Exercise prompt
Resume the article about Cessna's new Airworthiness Limitations section for the 210 right after its final sentence.

Source text
==============================
Cessna gets caught with its hand in the FAA’s cookie jar.
On February 10, 2014, the Cessna Aircraft Company did something quite unprecedented in the history of piston GA: It published a revision to the service manual for cantilever-wing Cessna 210-series airplanes that added three new pages to the manual. Those three pages constituted a new section 2B to the manual, titled “Airworthiness Limitations”:
This new section purports to impose “mandatory replacement times and inspection intervals for components and aircraft structures.” It states that the new section is “FAA-Approved” and that compliance is required by regulation.
Indeed, FARs 91.403(c) and 43.16 both state that if a manufacturer’s maintenance manual contains an Airworthiness Limitations section (ALS), any inspection intervals and replacement times prescribed in that ALS are compulsory. FAR 91.403(c) speaks to aircraft owners:
§91.403(c) No person may operate an aircraft for which a manufacturer’s maintenance manual or instructions for continued airworthiness has been issued that contains an Airworthiness Limitations section unless the mandatory replacement times, inspection intervals, and related procedures specified in that section … have been complied with.
and FAR 43.16 speaks to mechanics:
§43.16 Each person performing an inspection or other maintenance specified in an Airworthiness Limitations section of a manufacturer’s maintenance manual or Instructions for Continued Airworthiness shall perform the inspection or other maintenance in accordance with that section…
Sounds pretty unequivocal, doesn’t it? If the maintenance manual contains an ALS, any mandatory inspection intervals and replacement times have the force of law.
The new ALS in the Cessna 210 maintenance manual mandates eddy-current inspection of the wing main spar lower caps. For most 210s, an initial spar inspection is required at 8,000 hours, with recurring inspections required every 2,000 hours thereafter. However, for 210s operated in a “severe environment” the inspections are required at 3,500 hours and every 500 hours thereafter:
For P210s, the new ALS also imposes a life limit of 13,000 hours on the windshield, side and rear windows, and ice light lens.
What’s wrong with this picture?
To be fair, the eddy-current inspection is not that big a deal. An experienced technician can do it in a few hours. The most difficult part is that most service centers have neither the eddy-current test equipment nor a trained and certificated non-destructive testing (NDT) technician on staff. So most Cessna 210 owners will need to fly their airplane to a specialty shop. Since most airplanes will need to do this only once every 2,000 hours and since most of them fly less than 200 hours per year, one could hardly classify this recurrent eddy-current inspection as Draconian. Similarly, not too many P210s are likely to reach the 13,000-hour life window life limit.
No, the issue isn’t the spar cap inspection or window life limits themselves—it’s the extraordinary method by which Cessna attempted to make them compulsory for aircraft owners to perform.
Normally, if the manufacturer of an aircraft, engine or propeller wants to impose a mandatory inspection interval or a mandatory replacement or overhaul time on the owners of its aeronautical product, the manufacturer goes to the FAA and requests that an Airworthiness Directive (AD) be issued. If the FAA agrees and decides to issue an AD, it does so by means of a formal rule-making process prescribed by the federal Administrative Procedure Act (APA). Ultimately, the AD is published in the Federal Register and becomes an amendment to Part 39 of the FARs. That’s what gives the AD its “teeth” and makes it compulsory for aircraft owners to comply with it.
==============================
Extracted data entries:
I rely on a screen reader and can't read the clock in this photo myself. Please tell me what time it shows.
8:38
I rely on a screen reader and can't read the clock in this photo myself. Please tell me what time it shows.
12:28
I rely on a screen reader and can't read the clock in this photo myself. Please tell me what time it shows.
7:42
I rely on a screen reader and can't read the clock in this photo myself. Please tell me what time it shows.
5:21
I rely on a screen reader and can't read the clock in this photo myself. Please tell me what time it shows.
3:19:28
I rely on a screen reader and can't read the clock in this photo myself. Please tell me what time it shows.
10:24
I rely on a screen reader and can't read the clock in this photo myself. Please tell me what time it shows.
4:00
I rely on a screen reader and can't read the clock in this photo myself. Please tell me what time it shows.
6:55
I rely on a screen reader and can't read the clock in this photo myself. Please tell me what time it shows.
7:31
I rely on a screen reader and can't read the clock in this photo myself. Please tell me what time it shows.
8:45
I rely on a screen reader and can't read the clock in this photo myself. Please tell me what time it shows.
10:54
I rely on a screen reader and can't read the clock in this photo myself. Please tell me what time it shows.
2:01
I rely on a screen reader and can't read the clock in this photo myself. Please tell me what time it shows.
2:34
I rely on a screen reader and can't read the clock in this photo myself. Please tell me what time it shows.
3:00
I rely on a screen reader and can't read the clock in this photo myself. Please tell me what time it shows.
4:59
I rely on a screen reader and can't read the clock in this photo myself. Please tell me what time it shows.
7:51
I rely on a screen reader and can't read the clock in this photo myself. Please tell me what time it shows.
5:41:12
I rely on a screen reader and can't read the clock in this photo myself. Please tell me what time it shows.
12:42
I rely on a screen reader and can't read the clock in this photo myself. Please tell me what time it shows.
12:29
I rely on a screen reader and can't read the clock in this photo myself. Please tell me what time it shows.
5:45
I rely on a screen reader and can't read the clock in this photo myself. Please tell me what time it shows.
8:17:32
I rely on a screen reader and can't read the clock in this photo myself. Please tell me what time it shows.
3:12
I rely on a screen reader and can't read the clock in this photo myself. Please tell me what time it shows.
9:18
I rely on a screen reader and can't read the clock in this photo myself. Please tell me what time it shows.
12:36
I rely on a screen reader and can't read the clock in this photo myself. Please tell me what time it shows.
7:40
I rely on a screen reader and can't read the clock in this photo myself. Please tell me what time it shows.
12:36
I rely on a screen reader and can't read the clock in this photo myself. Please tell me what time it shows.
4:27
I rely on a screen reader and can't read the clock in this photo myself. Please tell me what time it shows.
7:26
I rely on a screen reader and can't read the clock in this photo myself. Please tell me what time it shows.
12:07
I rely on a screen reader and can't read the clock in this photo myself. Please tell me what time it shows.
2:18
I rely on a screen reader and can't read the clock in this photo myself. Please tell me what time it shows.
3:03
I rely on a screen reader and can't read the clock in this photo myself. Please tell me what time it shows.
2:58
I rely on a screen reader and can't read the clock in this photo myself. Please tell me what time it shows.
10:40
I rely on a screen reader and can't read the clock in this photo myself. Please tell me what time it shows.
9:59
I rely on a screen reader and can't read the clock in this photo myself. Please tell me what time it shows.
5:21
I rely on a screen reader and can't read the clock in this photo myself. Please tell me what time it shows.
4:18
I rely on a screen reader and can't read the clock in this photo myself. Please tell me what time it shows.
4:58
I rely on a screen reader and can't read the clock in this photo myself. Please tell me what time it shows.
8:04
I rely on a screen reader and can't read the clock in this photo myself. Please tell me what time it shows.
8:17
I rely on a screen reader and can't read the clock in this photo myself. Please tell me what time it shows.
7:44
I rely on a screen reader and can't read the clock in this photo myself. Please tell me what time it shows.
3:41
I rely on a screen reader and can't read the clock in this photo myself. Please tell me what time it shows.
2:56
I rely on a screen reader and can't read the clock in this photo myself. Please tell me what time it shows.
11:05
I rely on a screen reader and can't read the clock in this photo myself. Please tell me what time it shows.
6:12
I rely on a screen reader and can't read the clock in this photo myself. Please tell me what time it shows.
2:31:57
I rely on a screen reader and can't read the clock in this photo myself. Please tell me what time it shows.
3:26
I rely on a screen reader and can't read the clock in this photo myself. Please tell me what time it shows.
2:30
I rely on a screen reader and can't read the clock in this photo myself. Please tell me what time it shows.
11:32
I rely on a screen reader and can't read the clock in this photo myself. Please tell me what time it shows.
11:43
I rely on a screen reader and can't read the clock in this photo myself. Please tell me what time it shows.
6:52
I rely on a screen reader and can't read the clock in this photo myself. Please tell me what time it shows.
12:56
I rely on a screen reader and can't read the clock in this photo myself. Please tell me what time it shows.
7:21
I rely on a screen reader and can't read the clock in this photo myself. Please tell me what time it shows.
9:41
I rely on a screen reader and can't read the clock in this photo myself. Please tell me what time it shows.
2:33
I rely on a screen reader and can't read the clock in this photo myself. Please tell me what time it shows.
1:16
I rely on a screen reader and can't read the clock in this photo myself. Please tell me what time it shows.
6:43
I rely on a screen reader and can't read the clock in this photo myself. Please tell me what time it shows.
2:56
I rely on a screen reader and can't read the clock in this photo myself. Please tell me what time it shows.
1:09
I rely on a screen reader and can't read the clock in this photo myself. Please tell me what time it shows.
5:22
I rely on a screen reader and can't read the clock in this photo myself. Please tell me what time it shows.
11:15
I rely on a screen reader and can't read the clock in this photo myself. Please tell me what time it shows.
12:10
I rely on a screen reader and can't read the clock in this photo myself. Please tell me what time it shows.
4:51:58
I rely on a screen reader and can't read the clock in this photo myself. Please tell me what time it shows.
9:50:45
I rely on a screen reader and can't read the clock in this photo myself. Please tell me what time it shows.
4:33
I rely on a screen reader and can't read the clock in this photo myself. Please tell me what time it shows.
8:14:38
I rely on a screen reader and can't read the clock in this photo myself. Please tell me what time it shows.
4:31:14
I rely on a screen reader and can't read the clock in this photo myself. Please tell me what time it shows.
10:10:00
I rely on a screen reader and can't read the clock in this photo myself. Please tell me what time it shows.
==============================
Response to this task
§91.403(a) The owner or operator of an aircraft is primarily responsible for maintaining that aircraft in an airworthy condition, including compliance with part 39 of this chapter.
The APA governs the way that all executive-branch regulatory agencies of the federal government (including the FAA) may propose and establish regulations. It has been called “a bill of rights” for Americans whose affairs are controlled or regulated by federal government agencies. The APA requires that before a federal agency can establish a new regulation, it must publish a notice of proposed rule making (NPRM) in the Federal Register, provide members of the public who would be impacted by the proposed regulation an opportunity to submit comments, and then take those comments seriously in making its final rule. The APA also establishes rights of appeal if a person affected by the regulation feels it is unjust or should be waived.
Because of the APA and other federal statutes, it is difficult for the FAA to issue ADs arbitrarily or capriciously. The agency first has to demonstrate that a bona fide unsafe condition exists, and that its frequency and severity of the safety risk rises to the level that makes rule making appropriate. It has to estimate the financial impact on affected owners. It has to provide a public comment period, give serious consideration to comments submitted, and respond to those comments formally when issuing its final rule.
As someone who has been heavily involved in numerous AD actions on behalf of various alphabet groups, I can tell you that the notice-and-comment provisions of the APA is extremely important, and that concerted efforts by aircraft owners and their representative industry organizations have often had great impact on the final outcome.
Through the back door?
That’s what made Cessna’s action in February 2014 so insidious.
The addition of an Airworthiness Limitations section to the Cessna 210 maintenance manual was done without going through the rule making process. There was no NPRM and no comment period. Affected owners never had an opportunity to challenge the need for eddy-current inspections of their wing spars. Cessna was never required to demonstrate that a genuine unsafe condition exists, nor weigh the cost impact against the safety benefit. By adding an ALS to the maintenance manual, Cessna was attempting to bypass the APA-governed AD process and to impose its will on aircraft owners “through the back door.”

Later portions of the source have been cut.